Contributors All authors have made substantial contributions to the intellectual content of the manuscript. Specifically, these authors contributed to the acquisition of the study data: PE, RB, JMC, Y-CC, SdB, TR and MD. These authors participated in the conception of the study: PE, MD, SdB, TR, CLG and AMD. These authors analysed the data for the study: JL. All authors assisted in the interpretation of the data for the paper, provided critical revision of the paper and gave final approval for the paper's submission.
Funding Eli Lilly and Company and Incyte Corporation.
Competing interests PE has received grant/research support or consulting support from Abbott, AbbVie, Bristol Myers Squibb, Eli Lilly and Company, MSD, Novartis, Pfizer, Roche, Samsung, Takeda and UCB. RB has received research grants and/or participated in advisory boards from Abbvie, BMS, Janssen, Novartis, Pfizer, Lilly, MSD and Roche.
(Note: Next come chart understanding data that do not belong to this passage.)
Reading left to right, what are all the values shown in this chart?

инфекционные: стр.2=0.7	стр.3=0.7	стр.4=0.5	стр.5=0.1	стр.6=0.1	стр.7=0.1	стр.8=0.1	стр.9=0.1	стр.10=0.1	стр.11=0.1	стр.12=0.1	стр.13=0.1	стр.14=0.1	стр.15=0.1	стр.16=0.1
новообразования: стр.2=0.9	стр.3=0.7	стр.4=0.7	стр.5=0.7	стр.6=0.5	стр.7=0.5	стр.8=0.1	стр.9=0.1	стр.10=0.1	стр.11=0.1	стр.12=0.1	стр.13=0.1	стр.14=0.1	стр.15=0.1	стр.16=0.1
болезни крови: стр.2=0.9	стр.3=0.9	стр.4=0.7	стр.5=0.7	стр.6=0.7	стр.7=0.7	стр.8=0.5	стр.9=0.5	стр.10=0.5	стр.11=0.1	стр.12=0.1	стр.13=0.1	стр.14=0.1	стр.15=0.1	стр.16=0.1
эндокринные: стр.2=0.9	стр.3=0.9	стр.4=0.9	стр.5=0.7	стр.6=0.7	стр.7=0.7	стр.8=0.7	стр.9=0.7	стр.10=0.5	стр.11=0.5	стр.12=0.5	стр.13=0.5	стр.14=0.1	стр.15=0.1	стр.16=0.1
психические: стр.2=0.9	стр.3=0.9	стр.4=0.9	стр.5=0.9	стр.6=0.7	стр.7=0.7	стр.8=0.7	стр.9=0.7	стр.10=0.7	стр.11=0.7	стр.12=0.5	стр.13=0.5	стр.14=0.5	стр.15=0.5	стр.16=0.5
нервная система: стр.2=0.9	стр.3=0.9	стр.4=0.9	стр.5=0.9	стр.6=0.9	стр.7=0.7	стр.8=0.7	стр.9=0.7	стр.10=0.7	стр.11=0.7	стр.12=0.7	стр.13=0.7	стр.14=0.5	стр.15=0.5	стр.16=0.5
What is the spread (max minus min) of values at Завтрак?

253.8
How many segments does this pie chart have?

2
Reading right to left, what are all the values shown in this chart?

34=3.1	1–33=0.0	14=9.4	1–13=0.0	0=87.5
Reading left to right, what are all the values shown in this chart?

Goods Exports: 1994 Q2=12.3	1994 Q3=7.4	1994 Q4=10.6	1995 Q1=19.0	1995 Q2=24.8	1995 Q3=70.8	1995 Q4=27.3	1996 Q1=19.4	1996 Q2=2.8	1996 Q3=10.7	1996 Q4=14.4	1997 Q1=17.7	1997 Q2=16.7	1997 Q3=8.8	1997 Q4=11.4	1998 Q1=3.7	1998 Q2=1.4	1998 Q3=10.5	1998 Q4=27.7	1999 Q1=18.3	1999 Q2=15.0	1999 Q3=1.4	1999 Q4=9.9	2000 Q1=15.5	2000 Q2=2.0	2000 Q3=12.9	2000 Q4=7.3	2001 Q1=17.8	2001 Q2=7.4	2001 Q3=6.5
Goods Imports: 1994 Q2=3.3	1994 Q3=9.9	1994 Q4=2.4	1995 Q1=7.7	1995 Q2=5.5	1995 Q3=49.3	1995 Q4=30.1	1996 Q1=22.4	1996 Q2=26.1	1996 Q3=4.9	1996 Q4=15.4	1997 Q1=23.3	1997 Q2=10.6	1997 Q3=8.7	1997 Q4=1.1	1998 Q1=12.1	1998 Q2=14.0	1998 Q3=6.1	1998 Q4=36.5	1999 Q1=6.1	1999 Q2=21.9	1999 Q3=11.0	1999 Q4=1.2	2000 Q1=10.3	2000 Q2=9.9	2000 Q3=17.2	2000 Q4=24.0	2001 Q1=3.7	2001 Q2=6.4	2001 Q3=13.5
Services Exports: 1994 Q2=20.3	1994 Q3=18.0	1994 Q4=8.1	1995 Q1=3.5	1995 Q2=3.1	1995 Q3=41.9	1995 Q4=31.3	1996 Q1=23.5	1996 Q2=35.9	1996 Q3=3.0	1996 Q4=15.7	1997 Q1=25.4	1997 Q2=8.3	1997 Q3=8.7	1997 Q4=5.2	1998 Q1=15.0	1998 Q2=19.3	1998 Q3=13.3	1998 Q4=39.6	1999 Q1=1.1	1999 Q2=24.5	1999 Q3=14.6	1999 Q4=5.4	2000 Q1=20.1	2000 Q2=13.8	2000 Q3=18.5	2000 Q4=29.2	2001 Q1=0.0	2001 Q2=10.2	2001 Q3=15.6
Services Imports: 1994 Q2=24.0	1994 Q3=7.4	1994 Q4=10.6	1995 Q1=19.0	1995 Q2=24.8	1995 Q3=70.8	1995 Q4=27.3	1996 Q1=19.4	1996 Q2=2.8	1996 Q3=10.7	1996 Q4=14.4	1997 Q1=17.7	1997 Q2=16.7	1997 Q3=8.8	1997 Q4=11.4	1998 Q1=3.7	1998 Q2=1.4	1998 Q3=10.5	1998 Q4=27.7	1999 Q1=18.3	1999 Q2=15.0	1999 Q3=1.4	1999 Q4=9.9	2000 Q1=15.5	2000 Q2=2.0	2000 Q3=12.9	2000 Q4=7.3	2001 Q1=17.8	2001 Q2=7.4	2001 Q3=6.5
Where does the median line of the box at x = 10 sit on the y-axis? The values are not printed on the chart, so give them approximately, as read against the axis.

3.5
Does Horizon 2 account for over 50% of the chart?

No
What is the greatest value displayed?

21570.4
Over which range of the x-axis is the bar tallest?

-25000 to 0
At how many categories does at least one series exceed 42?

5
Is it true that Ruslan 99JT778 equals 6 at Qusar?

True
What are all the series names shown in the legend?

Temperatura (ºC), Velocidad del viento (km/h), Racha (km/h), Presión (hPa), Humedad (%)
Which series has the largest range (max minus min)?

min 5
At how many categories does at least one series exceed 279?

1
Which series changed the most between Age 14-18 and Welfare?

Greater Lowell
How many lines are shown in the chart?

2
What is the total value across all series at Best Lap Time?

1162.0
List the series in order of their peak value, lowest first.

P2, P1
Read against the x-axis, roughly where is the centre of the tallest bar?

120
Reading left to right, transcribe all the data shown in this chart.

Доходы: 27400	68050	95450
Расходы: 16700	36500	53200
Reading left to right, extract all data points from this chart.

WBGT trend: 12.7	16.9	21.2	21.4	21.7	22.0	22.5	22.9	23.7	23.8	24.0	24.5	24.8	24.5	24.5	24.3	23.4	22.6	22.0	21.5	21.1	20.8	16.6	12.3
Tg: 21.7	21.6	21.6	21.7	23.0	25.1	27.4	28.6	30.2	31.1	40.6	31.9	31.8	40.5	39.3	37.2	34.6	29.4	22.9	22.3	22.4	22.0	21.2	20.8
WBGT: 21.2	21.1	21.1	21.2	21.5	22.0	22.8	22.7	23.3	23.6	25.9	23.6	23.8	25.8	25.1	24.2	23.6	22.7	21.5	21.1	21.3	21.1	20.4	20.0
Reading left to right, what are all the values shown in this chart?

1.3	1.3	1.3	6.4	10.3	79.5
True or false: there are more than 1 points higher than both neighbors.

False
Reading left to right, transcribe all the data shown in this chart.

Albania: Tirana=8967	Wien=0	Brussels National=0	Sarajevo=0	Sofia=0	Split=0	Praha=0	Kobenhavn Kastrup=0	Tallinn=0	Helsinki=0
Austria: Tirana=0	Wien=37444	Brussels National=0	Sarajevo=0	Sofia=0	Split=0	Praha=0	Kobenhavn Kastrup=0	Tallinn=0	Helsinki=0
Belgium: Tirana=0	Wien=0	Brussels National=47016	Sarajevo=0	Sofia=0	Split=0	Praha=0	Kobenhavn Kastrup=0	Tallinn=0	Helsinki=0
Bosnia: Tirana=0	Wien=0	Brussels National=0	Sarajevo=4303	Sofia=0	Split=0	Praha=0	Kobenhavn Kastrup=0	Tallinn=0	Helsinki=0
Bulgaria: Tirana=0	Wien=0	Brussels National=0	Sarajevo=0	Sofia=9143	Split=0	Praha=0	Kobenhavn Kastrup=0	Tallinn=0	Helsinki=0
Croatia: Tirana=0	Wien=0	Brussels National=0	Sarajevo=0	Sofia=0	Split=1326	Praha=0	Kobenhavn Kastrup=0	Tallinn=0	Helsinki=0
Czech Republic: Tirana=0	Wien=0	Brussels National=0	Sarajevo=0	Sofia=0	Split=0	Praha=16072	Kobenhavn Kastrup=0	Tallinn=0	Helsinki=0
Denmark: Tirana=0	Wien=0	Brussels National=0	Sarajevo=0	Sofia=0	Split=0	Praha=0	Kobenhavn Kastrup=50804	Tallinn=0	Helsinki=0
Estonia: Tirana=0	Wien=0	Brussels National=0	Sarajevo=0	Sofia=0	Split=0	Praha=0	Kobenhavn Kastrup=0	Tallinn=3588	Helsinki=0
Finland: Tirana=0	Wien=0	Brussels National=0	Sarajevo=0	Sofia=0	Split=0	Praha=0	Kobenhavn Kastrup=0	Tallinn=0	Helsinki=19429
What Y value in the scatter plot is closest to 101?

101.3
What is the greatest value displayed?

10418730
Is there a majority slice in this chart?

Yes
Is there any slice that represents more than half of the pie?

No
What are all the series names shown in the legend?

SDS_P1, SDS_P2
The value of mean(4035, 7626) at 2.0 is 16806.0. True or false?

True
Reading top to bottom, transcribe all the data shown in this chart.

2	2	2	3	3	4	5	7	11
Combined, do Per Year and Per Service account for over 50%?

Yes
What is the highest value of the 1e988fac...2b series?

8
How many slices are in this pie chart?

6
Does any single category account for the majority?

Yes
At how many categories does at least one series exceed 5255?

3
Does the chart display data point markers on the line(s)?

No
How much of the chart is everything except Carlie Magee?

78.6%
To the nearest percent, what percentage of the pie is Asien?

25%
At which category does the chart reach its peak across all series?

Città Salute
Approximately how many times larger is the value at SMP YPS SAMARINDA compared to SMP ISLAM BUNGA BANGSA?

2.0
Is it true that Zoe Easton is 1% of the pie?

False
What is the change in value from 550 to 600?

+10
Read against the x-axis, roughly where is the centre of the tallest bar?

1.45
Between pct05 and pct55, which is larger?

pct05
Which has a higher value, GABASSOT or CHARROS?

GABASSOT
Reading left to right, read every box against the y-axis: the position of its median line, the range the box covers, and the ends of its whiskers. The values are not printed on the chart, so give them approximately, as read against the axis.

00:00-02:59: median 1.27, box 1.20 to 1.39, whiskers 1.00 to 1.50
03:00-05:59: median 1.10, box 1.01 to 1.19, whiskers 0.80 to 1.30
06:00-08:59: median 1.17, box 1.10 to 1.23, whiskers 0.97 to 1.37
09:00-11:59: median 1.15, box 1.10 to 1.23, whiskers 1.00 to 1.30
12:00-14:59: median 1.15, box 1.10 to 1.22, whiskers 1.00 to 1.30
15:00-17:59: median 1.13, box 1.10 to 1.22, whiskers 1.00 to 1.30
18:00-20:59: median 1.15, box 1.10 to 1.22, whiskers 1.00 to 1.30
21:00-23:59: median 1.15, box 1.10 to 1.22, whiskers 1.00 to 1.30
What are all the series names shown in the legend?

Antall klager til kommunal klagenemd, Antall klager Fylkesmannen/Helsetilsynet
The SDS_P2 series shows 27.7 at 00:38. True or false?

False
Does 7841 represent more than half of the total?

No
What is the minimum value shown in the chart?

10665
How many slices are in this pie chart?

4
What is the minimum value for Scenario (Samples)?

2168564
JMC has received research grants and speaker fees from Abbott (AbbVie), Bristol Myers Squibb, Boehringer Ingelheim, Eli-Lilly, Merck Sharp Dohme, Novartis, Pfizer, Roche, Sanofi-Aventis, Schering-Plough and UCB. Y-CC has received speaker's bureau fees and/or grant research support from AbbVie, Bristol Myers Squibb, Eli Lilly and Company and Pfizer. CLG, AMD, SdB, JL, TR and CH-CC are full-time employees of Eli Lilly and Company and may own stock or stock options in Eli Lilly and Company. MD has received grant/research support or consulting support from AbbVie, Bristol Myers Squibb, Eli Lilly and Company, Novartis, Pfizer, Roche, Sanofi and UCB.
Ethics approval The Ethics Committee from each participating centre approved the study.
Provenance and peer review Not commissioned; externally peer reviewed.
Data sharing statement Additional data may be available on request from the study sponsors.